The Limits of Power
Why the Supreme Court is right on Guantanamo
One of the ancient axioms of chemistry is, "The dose makes the poison." What may be beneficial in small doses can be harmful in large ones. A couple of aspirin can cure a headache, but a couple of hundred will kill the patient.
That insight applies in other areas, too. In wartime, you don't want the sort of president we had in, say, James Buchanan—who thought that while the South had no right to secede, he had no right to stop it, either. You want a president willing to act, quickly and forcefully.
But those qualities can be taken too far. If a powerful, assertive executive were an unmixed blessing, the United States would never have revolted against King George III.
From the beginning of the war on terror, the Bush administration has had two central objectives. The first is protecting the nation against its enemies. The second is asserting the president's near-absolute authority to wage this war. That approach involved a crucial error: It couldn't advance the second goal without undermining the first.
That's because ours is not a system designed to unleash the power of the government. It's a system designed to control it. By conceiving the president as a virtual monarch in national security matters, George W. Bush and his subordinates have provoked active resistance from both Congress and the courts—which might have been avoided with a more cooperative and pragmatic approach.
The latest illustration came Thursday, when the Supreme Court ruled by a 5-4 vote that the administration overstepped lawful bounds in its treatment of the detainees at Guantanamo. For the first time, the justices said foreign enemy combatants held outside our borders may appeal to the federal courts.
This is a welcome development because it upholds certain basic rights and safeguards that are due even to suspected terrorists. It's a worrisome development, on the other hand, because it requires the judiciary to assume grave responsibilities in a realm where it has no special competence.
The ideal is not for the courts to step into these matters. The ideal is for the elected branches to act with enough respect for constitutional values that the courts would see no need to step in.
But that happy optimum was not to be. The administration asserted that in time of war, even an unconventional war against a shadowy foe, the executive branch has the power to capture a foreigner abroad and hold him for the rest of his life, without any independent review by the courts.
Short of claiming the right to do that to an American citizen arrested on U.S. soil—a claim the administration had also made, only to see it repudiated by the courts—that's about as vast and dangerous a power as you could find. So it is not surprising that the Supreme Court balked.

§ Tasks to complete:
**a.** Reproduce the text of the Guantanamo commentary between "That insight applies" and "quickly and forcefully.", inclusive.
**b.** In the Guantanamo commentary, by what vote did the Supreme Court rule that the administration overstepped lawful bounds in its treatment of the detainees?

§ Source information:
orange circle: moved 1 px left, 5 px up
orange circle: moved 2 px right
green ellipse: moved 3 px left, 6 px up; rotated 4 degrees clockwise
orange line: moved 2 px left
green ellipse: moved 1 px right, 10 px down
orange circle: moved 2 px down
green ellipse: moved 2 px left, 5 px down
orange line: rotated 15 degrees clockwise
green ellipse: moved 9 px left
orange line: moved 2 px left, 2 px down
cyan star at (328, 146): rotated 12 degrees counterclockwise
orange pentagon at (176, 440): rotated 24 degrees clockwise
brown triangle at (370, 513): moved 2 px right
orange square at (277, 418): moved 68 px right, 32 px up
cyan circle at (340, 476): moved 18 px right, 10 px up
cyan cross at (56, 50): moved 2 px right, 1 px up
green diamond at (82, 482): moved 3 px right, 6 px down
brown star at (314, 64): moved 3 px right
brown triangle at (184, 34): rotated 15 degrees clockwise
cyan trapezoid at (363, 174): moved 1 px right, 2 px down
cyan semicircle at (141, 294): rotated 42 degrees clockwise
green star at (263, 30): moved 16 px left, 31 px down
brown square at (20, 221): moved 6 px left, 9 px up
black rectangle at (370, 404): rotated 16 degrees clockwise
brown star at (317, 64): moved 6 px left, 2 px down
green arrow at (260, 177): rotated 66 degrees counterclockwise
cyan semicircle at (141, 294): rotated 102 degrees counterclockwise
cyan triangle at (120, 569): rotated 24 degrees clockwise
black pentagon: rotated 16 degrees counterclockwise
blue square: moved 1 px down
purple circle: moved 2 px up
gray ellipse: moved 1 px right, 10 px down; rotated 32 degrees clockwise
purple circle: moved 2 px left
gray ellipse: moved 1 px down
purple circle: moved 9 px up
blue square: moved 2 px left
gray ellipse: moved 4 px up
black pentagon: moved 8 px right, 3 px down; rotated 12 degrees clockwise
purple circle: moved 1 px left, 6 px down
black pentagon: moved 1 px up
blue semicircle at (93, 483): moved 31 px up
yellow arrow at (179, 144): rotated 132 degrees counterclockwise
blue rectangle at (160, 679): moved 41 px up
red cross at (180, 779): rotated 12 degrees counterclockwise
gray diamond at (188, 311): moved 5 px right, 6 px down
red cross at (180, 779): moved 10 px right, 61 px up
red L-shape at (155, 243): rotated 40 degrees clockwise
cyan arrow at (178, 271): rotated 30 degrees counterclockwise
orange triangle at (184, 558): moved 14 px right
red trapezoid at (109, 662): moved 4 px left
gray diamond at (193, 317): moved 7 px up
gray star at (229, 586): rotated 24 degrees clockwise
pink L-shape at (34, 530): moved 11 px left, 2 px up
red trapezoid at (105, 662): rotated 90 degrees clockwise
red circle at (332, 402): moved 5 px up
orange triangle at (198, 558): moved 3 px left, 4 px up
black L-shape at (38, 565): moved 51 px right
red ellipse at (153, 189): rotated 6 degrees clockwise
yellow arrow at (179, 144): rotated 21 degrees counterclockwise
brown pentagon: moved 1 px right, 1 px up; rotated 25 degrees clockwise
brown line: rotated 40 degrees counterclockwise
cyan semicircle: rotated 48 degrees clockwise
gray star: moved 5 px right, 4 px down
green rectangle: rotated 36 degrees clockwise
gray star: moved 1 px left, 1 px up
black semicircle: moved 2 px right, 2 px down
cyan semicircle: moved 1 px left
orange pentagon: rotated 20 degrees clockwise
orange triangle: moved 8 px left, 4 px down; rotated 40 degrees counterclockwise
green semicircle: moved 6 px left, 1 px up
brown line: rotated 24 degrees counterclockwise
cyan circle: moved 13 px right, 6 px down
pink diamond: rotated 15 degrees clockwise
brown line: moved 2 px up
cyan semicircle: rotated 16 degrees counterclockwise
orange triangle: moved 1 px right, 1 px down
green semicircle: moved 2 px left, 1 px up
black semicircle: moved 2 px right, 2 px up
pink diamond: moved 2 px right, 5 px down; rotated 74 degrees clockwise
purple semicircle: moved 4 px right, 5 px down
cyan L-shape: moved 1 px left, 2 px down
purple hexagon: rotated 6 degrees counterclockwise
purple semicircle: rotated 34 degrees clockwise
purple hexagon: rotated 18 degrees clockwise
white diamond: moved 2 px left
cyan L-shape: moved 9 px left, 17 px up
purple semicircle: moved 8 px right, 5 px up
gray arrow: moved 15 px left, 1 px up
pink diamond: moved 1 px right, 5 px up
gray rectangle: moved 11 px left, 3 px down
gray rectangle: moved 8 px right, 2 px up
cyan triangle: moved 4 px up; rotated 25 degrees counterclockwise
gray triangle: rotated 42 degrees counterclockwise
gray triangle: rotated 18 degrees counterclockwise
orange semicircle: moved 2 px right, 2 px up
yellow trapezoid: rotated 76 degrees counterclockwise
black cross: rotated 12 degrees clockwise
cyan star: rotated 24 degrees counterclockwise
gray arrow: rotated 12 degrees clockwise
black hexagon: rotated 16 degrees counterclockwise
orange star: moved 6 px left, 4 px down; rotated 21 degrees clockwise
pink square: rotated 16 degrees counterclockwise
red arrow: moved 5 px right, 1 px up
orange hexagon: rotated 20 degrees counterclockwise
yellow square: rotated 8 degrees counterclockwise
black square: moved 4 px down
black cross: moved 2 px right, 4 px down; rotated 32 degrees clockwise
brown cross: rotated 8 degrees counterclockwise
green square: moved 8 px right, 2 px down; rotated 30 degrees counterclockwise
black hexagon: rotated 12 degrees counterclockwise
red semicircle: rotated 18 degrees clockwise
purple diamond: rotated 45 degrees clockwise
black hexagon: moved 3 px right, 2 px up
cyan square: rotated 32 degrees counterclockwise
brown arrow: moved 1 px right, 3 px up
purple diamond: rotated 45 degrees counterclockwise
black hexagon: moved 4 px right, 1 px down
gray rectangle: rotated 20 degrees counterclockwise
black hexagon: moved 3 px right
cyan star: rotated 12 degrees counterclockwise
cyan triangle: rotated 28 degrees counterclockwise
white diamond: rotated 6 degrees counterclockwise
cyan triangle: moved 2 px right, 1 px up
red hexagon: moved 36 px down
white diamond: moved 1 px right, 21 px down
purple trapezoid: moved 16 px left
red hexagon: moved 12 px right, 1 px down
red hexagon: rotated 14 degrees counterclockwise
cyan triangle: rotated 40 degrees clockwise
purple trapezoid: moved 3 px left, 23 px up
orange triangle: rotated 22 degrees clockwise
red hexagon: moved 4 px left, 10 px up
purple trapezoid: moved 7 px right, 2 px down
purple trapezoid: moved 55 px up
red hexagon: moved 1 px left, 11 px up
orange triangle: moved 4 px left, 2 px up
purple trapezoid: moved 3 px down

§ Answers to the problems:
**a.**
That insight applies in other areas, too. In wartime, you don't want the sort of president we had in, say, James Buchanan—who thought that while the South had no right to secede, he had no right to stop it, either. You want a president willing to act, quickly and forcefully.

**b.** The vote was 5-4.